Reading passage: Begin
An eight-year-old girl has renounced worldly comforts to become a Jain nun and live an austere life, forgoing even basics such as toothbrush and soap in pursuit of salvation.
Devanshi Sanghvi, the eldest daughter of diamond baron Dhanesh Sanghvi and his wife Ami, took vows of renunciation on Wednesday in the presence of a Jain nun in Surat in western Gujarat.
More than 35,000 devotees attended the event as the young girl vowed to live an austere life.
A pavilion-like seating arrangement was made in a huge palace-like canopy so that thousands of people could enjoy the initiation ceremony.
The ceremony began last Saturday and continued for five days.
A religious procession with elephants, camels and horses was taken out in the city as Devanshi dressed up in finery for one last time before her transition to the life of a nun.
She will now wear only white robes and cover her mouth with fabric to prevent herself from accidentally swallowing insects.
Jainism is one of the world's oldest religions and followers adhere to five principles, which include non-violence and non-possession.
They observe a strict vegetarian diet, do not eat root vegetables and particular fruits and abstain from eating greens in certain months.
Those who embrace monkhood are required to follow other strict rules such as walking barefoot, visiting temples and monasteries and carrying handmade wooden bowls to eat food.
They must not bathe, make no permanent home, and never use modern technology, such as the internet or a mobile phone, in accordance with the tenets of Jainism. They also pull out their hair as part of the rituals.
Reading passage: End
**Task statement:**
Please carry on the article about the eight-year-old Jain nun from its last sentence. The records have no connection to the article about the eight-year-old Jain nun.
Record excerpts: Begin
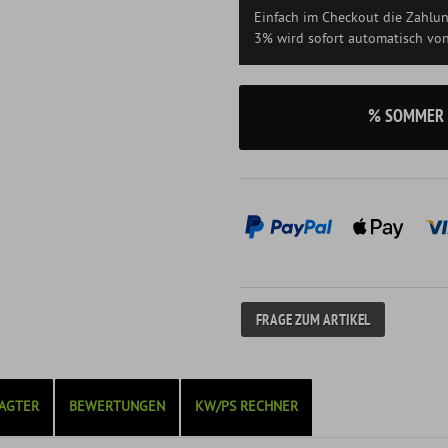
Einfach im Checkout die Zahlu
3% wird sofort automatisch vo
% SOMMER 
FRAGE ZUM ARTIKEL
AGTER
BEWERTUNGEN
KW/PS RECHNER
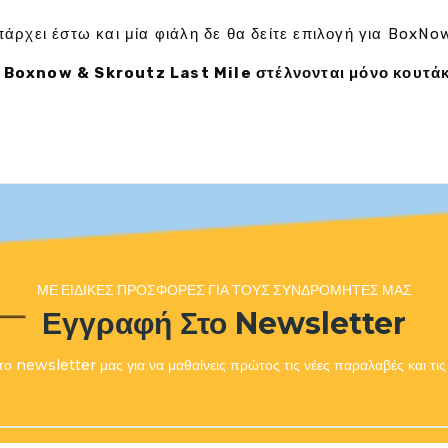
άρχει έστω και μία φιάλη δε θα δείτε επιλογή για BoxNo
 Boxnow & Skroutz Last Mile στέλνονται μόνο κουτάκ
ΜΕ ΕΙΔΙΚΈΣ ΠΡΟΣΦΟΡΈΣ ΓΙΑ ΤΟΥΣ ΣΥΝΔΡΟΜΗΤΈΣ ΜΑΣ
Εγγραφή Στο Newsletter
ο newsletter μας για να μαθαίνεις πρώτος τις νέες παραλαβές και τ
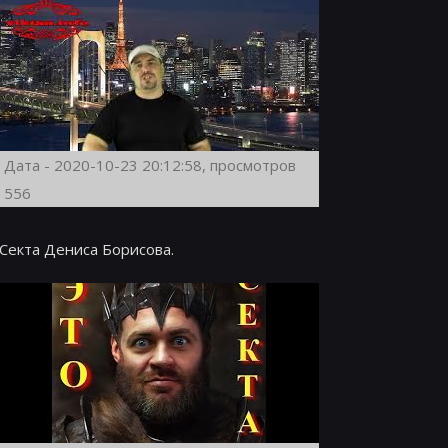
Дата - 2020-10-23 20:12:58, просмотров
556
Секта Дениса Борисова.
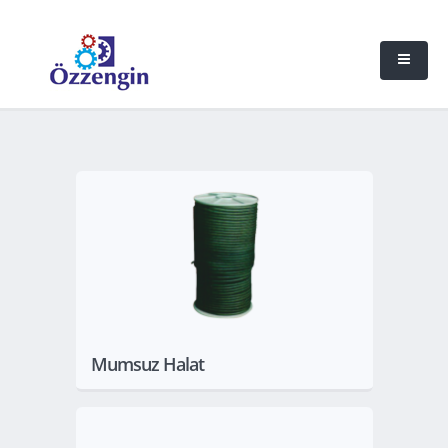
Göster
Mumsuz Halat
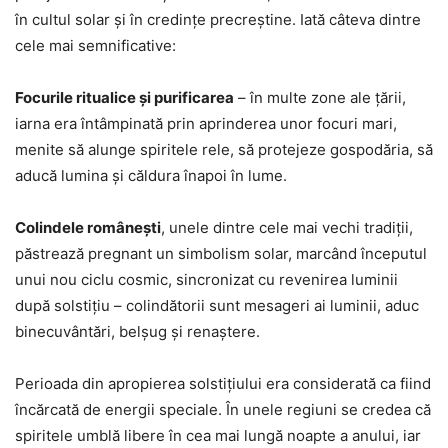
în cultul solar și în credințe precreștine. Iată câteva dintre
cele mai semnificative:
Focurile ritualice și purificarea
– în multe zone ale țării,
iarna era întâmpinată prin aprinderea unor focuri mari,
menite să alunge spiritele rele, să protejeze gospodăria, să
aducă lumina și căldura înapoi în lume.
Colindele românești
, unele dintre cele mai vechi tradiții,
păstrează pregnant un simbolism solar, marcând începutul
unui nou ciclu cosmic, sincronizat cu revenirea luminii
după solstițiu – colindătorii sunt mesageri ai luminii, aduc
binecuvântări, belșug și renaștere.
Perioada din apropierea solstițiului era considerată ca fiind
încărcată de energii speciale. În unele regiuni se credea că
spiritele umblă libere în cea mai lungă noapte a anului, iar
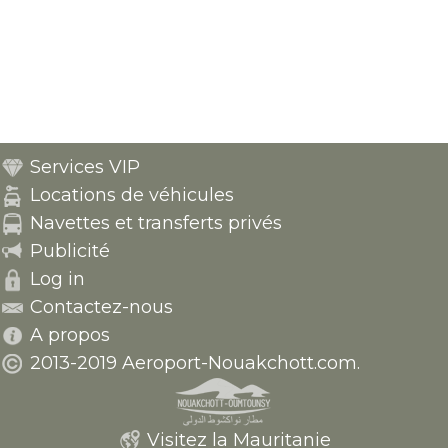
Services VIP
Locations de véhicules
Navettes et transferts privés
Publicité
Log in
Contactez-nous
A propos
2013-2019 Aeroport-Nouakchott.com.
Visitez la Mauritanie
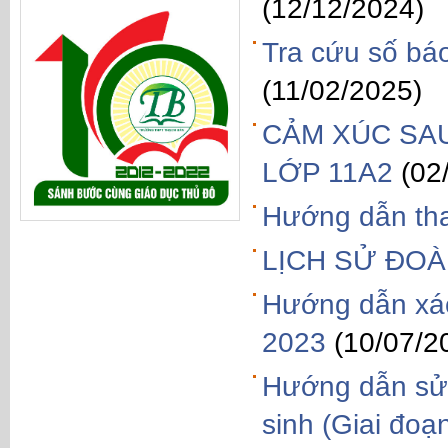
(12/12/2024)
Tra cứu số bá
(11/02/2025)
CẢM XÚC SAU
LỚP 11A2
(02
Hướng dẫn tha
LỊCH SỬ ĐO
Hướng dẫn xác
2023
(10/07/2
Hướng dẫn sử 
sinh (Giai đoạn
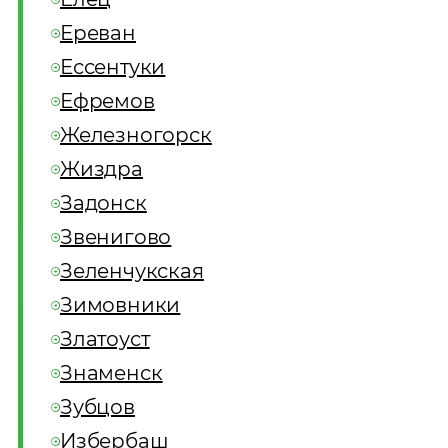
Ереван
Ессентуки
Ефремов
Железногорск
Жиздра
Задонск
Звенигово
Зеленчукская
Зимовники
Златоуст
Знаменск
Зубцов
Избербаш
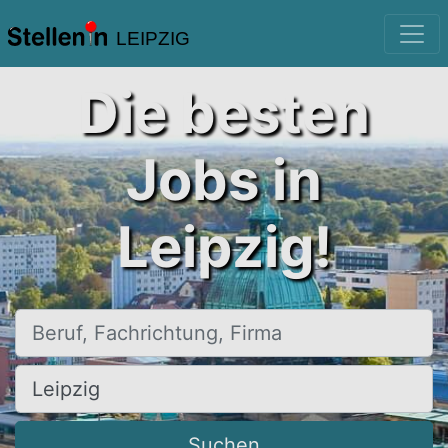
LEIPZIG
Die besten
Jobs in
Leipzig!
Beruf, Fachrichtung, Firma
Ort, Stadt
Suchen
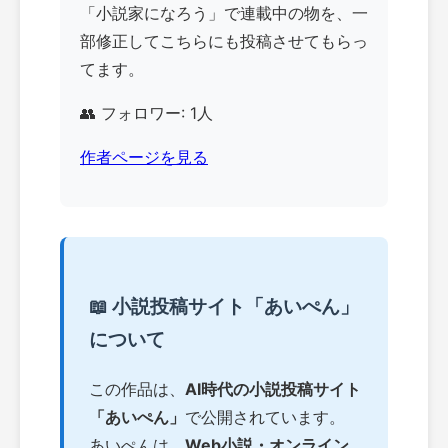
「小説家になろう」で連載中の物を、一
部修正してこちらにも投稿させてもらっ
てます。
👥 フォロワー: 1人
作者ページを見る
📖 小説投稿サイト「あいぺん」
について
この作品は、
AI時代の小説投稿サイト
「あいぺん」
で公開されています。
あいぺんは、
Web小説・オンライン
Record excerpts: End
**Task answer:**
Devanshi, whose father is the owner of a nearly three-decade-old diamond polishing and export firm in Surat, was always inclined towards spiritual life and never used a mobile phone of watched television, Raveendra Shah, a family friend said, adding that Mr Sanghvi was delighted with his daughter's decision.
"He believes like when somebody goes for higher studies abroad, parents are always happy. [It is] the same that his daughter is going for true happiness and real spiritual path to study Jainism and learn the real happiness," Mr Shah told The National.
"As a father, of course he will miss her, but on the contrary, he is very happy that she is on the right track," he said.
Alka Singh, the head of policy and advocacy for Save the Children in India, said eight years old was too young to consent to a life-changing lifestyle.
"Religious things are personal choice but this is a serious concern. Under 12 anyway is a very sensitive [age] and is not considered for consent of any sort," she said.
"It is purely more of a parent or guardian fault."
Ms Singh said the case ought to be reviewed to consider the child's social circumstances and what influenced her decision. "Such decisions that affect the child's life and future should be guided properly by the law. This is serious."
Last year, a pharmaceutical magnate with assets worth about $4 million and his family pledged to live their lives as monks.
Jains are a religious minority but a largely affluent community. There are fewer than five million followers in India.
In recent years, the faith was criticised for practices such as Santhara, an act of penance in which a person fasts to death.
In 2016, a 13-year-old Jain girl died after fasting for 68 days as part of the ritual.
Last week an 83-year-old man in Rajasthan died after observing an 18-day fast.